_Problem description_: Can you copy every line of text in the listing below character for character, leaving the pictures out of your answer?

=== Records supplied ===

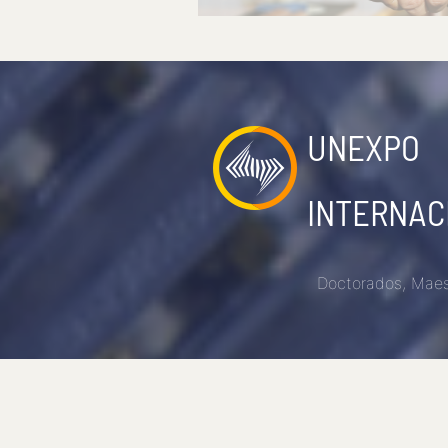
UNEXPO
INTERNAC
Doctorados, Maest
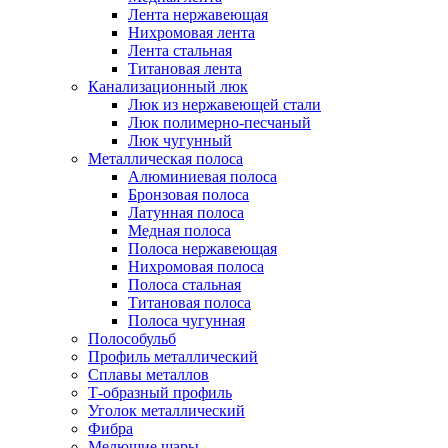
Лента нержавеющая
Нихромовая лента
Лента стальная
Титановая лента
Канализационный люк
Люк из нержавеющей стали
Люк полимерно-песчаный
Люк чугунный
Металлическая полоса
Алюминиевая полоса
Бронзовая полоса
Латунная полоса
Медная полоса
Полоса нержавеющая
Нихромовая полоса
Полоса стальная
Титановая полоса
Полоса чугунная
Полособульб
Профиль металлический
Сплавы металлов
Т-образный профиль
Уголок металлический
Фибра
Мелющие шары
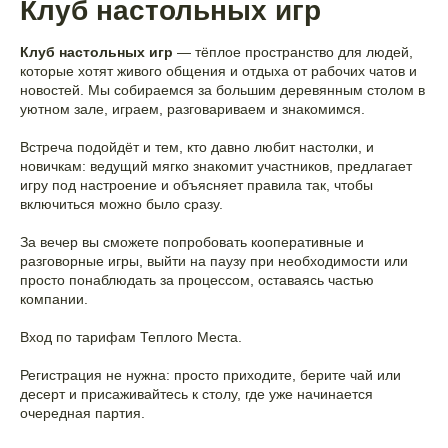
Клуб настольных игр
Клуб настольных игр
— тёплое пространство для людей,
которые хотят живого общения и отдыха от рабочих чатов и
новостей. Мы собираемся за большим деревянным столом в
уютном зале, играем, разговариваем и знакомимся.
Встреча подойдёт и тем, кто давно любит настолки, и
новичкам: ведущий мягко знакомит участников, предлагает
игру под настроение и объясняет правила так, чтобы
включиться можно было сразу.
За вечер вы сможете попробовать кооперативные и
разговорные игры, выйти на паузу при необходимости или
просто понаблюдать за процессом, оставаясь частью
компании.
Вход по тарифам Теплого Места.
Регистрация не нужна: просто приходите, берите чай или
десерт и присаживайтесь к столу, где уже начинается
очередная партия.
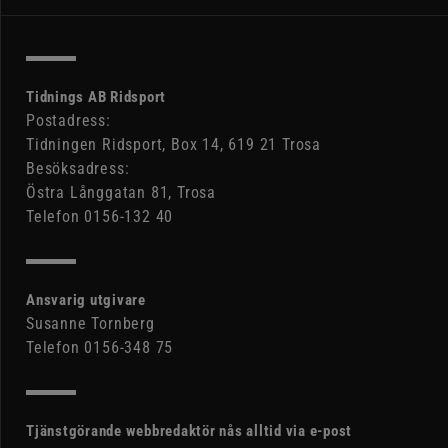
Tidnings AB Ridsport
Postadress:
Tidningen Ridsport, Box 14, 619 21 Trosa
Besöksadress:
Östra Långgatan 81, Trosa
Telefon 0156-132 40
Ansvarig utgivare
Susanne Tornberg
Telefon 0156-348 75
Tjänstgörande webbredaktör nås alltid via e-post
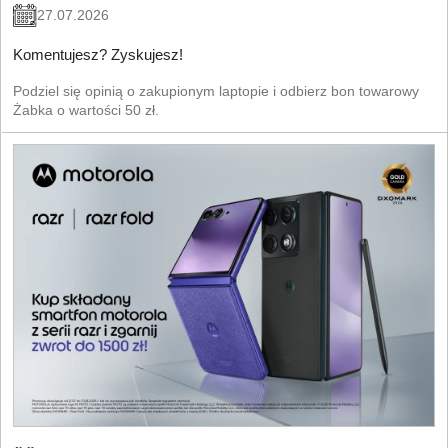
27.07.2026
Komentujesz? Zyskujesz!
Podziel się opinią o zakupionym laptopie i odbierz bon towarowy
Żabka o wartości 50 zł.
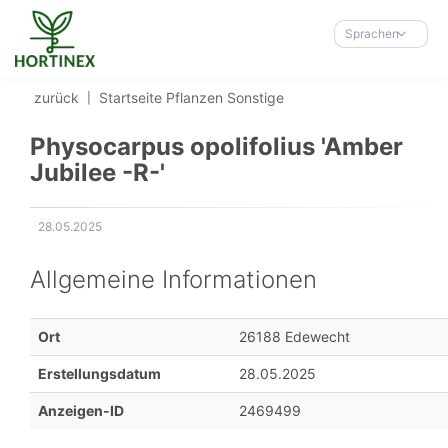
Accessibility-
Modus
Sprachen
aktivieren
zur
zurück
Startseite
Pflanzen
Sonstige
Navigation
zum
Physocarpus opolifolius 'Amber
Inhalt
Jubilee -R-'
28.05.2025
Erstellungsdatum:
Allgemeine Informationen
Ort
26188 Edewecht
Erstellungsdatum
28.05.2025
Anzeigen-ID
2469499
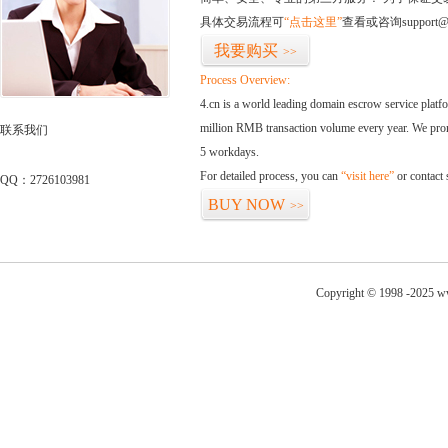
具体交易流程可
“点击这里”
查看或咨询support@
我要购买
>>
Process Overview:
4.cn is a world leading domain escrow service plat
million RMB transaction volume every year. We promi
联系我们
5 workdays.
For detailed process, you can
“visit here”
or contact
QQ：2726103981
BUY NOW
>>
Copyright © 1998 -2025 ww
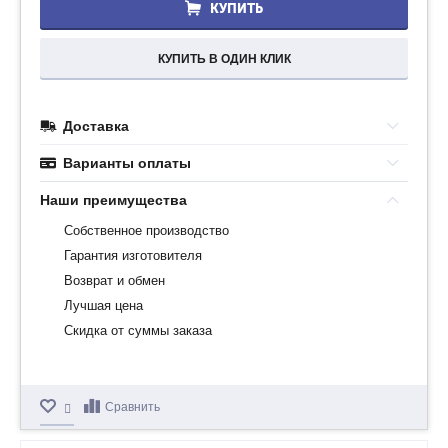
КУПИТЬ
КУПИТЬ В ОДИН КЛИК
Доставка
Варианты оплаты
Наши преимущества
Собственное производство
Гарантия изготовителя
Возврат и обмен
Лучшая цена
Скидка от суммы заказа
Сравнить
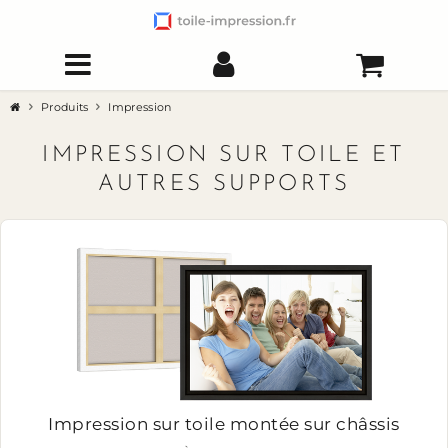
Produits
Impression
IMPRESSION SUR TOILE ET
AUTRES SUPPORTS
Impression sur toile
montée sur châssis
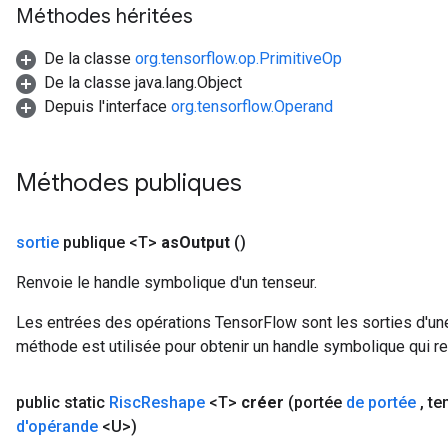
Méthodes héritées
De la classe
org.tensorflow.op.PrimitiveOp
De la classe java.lang.Object
Depuis l'interface
org.tensorflow.Operand
Méthodes publiques
sortie
publique <T>
as
Output
()
Renvoie le handle symbolique d'un tenseur.
Les entrées des opérations TensorFlow sont les sorties d'une
méthode est utilisée pour obtenir un handle symbolique qui rep
public static
Risc
Reshape
<T>
créer
(portée
de portée
,
te
d'opérande
<U>)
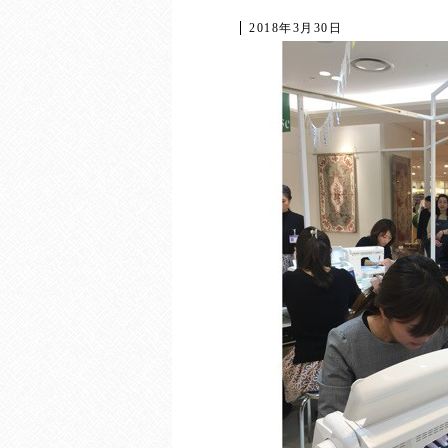
2018年3月30日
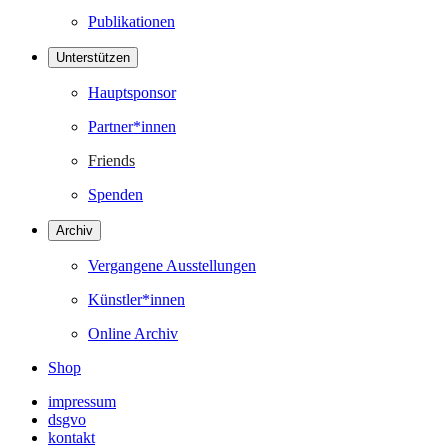
Publikationen
Unterstützen
Hauptsponsor
Partner*innen
Friends
Spenden
Archiv
Vergangene Ausstellungen
Künstler*innen
Online Archiv
Shop
impressum
dsgvo
kontakt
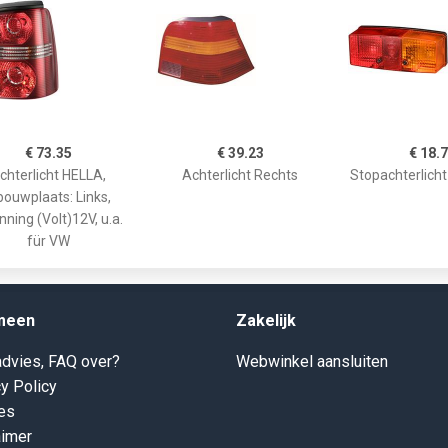
€ 73.35
€ 39.23
€ 18.
chterlicht HELLA,
Achterlicht Rechts
Stopachterlicht 
bouwplaats: Links,
ning (Volt)12V, u.a.
für VW
meen
Zakelijk
dvies, FAQ over?
Webwinkel aansluiten
y Policy
es
aimer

===

_Answer_:
UNEXPO
INTERNAC
Doctorados, Maest
Лента нержавеющая
Нихромовая лента
Лента стальная
Титановая лента
Канализационный люк
Люк из нержавеющей стали
Люк полимерно-песчаный
Люк чугунный
Металлическая полоса
Алюминиевая полоса
Бронзовая полоса
Латунная полоса
Медная полоса
Полоса нержавеющая
Нихромовая полоса
Полоса стальная
Титановая полоса
Полоса чугунная
Полособульб
Профиль металлический
Сплавы металлов
Т-образный профиль
Уголок металлический
Фибра
Мелющие шары
Клуб настольных игр
Клуб настольных игр
— тёплое пространство для людей,
которые хотят живого общения и отдыха от рабочих чатов и
новостей. Мы собираемся за большим деревянным столом в
уютном зале, играем, разговариваем и знакомимся.
Встреча подойдёт и тем, кто давно любит настолки, и
новичкам: ведущий мягко знакомит участников, предлагает
игру под настроение и объясняет правила так, чтобы
включиться можно было сразу.
За вечер вы сможете попробовать кооперативные и
разговорные игры, выйти на паузу при необходимости или
просто понаблюдать за процессом, оставаясь частью
компании.
Вход по тарифам Теплого Места.
Регистрация не нужна: просто приходите, берите чай или
десерт и присаживайтесь к столу, где уже начинается
очередная партия.
Tidnings AB Ridsport
Postadress:
Tidningen Ridsport, Box 14, 619 21 Trosa
Besöksadress:
Östra Långgatan 81, Trosa
Telefon 0156-132 40
Ansvarig utgivare
Susanne Tornberg
Telefon 0156-348 75
Tjänstgörande webbredaktör nås alltid via e-post
27.07.2026
Komentujesz? Zyskujesz!
Podziel się opinią o zakupionym laptopie i odbierz bon towarowy
Żabka o wartości 50 zł.
Accessibility-
Modus
Sprachen
aktivieren
zur
zurück
Startseite
Pflanzen
Sonstige
Navigation
zum
Physocarpus opolifolius 'Amber
Inhalt
Jubilee -R-'
28.05.2025
Erstellungsdatum:
Allgemeine Informationen
Ort
26188 Edewecht
Erstellungsdatum
28.05.2025
Anzeigen-ID
2469499
具体交易流程可
“点击这里”
查看或咨询support@
我要购买
>>
Process Overview:
4.cn is a world leading domain escrow service plat
million RMB transaction volume every year. We promi
联系我们
5 workdays.
For detailed process, you can
“visit here”
or contact
QQ：2726103981
BUY NOW
>>
Copyright © 1998 -2025 ww
КУПИТЬ
КУПИТЬ В ОДИН КЛИК
Доставка
Варианты оплаты
Наши преимущества
Собственное производство
Гарантия изготовителя
Возврат и обмен
Лучшая цена
Скидка от суммы заказа
Сравнить
Produits
Impression
IMPRESSION SUR TOILE ET
AUTRES SUPPORTS
Impression sur toile
montée sur châssis
Méthodes héritées
De la classe
org.tensorflow.op.PrimitiveOp
De la classe java.lang.Object
Depuis l'interface
org.tensorflow.Operand
Méthodes publiques
sortie
publique <T>
as
Output
()
Renvoie le handle symbolique d'un tenseur.
Les entrées des opérations TensorFlow sont les sorties d'une
méthode est utilisée pour obtenir un handle symbolique qui rep
public static
Risc
Reshape
<T>
créer
(portée
de portée
,
te
d'opérande
<U>)
2018年3月30日
Publikationen
Unterstützen
Hauptsponsor
Partner*innen
Friends
Spenden
Archiv
Vergangene Ausstellungen
Künstler*innen
Online Archiv
Shop
impressum
dsgvo
kontakt
€ 73.35
€ 39.23
€ 18.
chterlicht HELLA,
Achterlicht Rechts
Stopachterlicht 
bouwplaats: Links,
ning (Volt)12V, u.a.
für VW
meen
Zakelijk
dvies, FAQ over?
Webwinkel aansluiten
y Policy
es
aimer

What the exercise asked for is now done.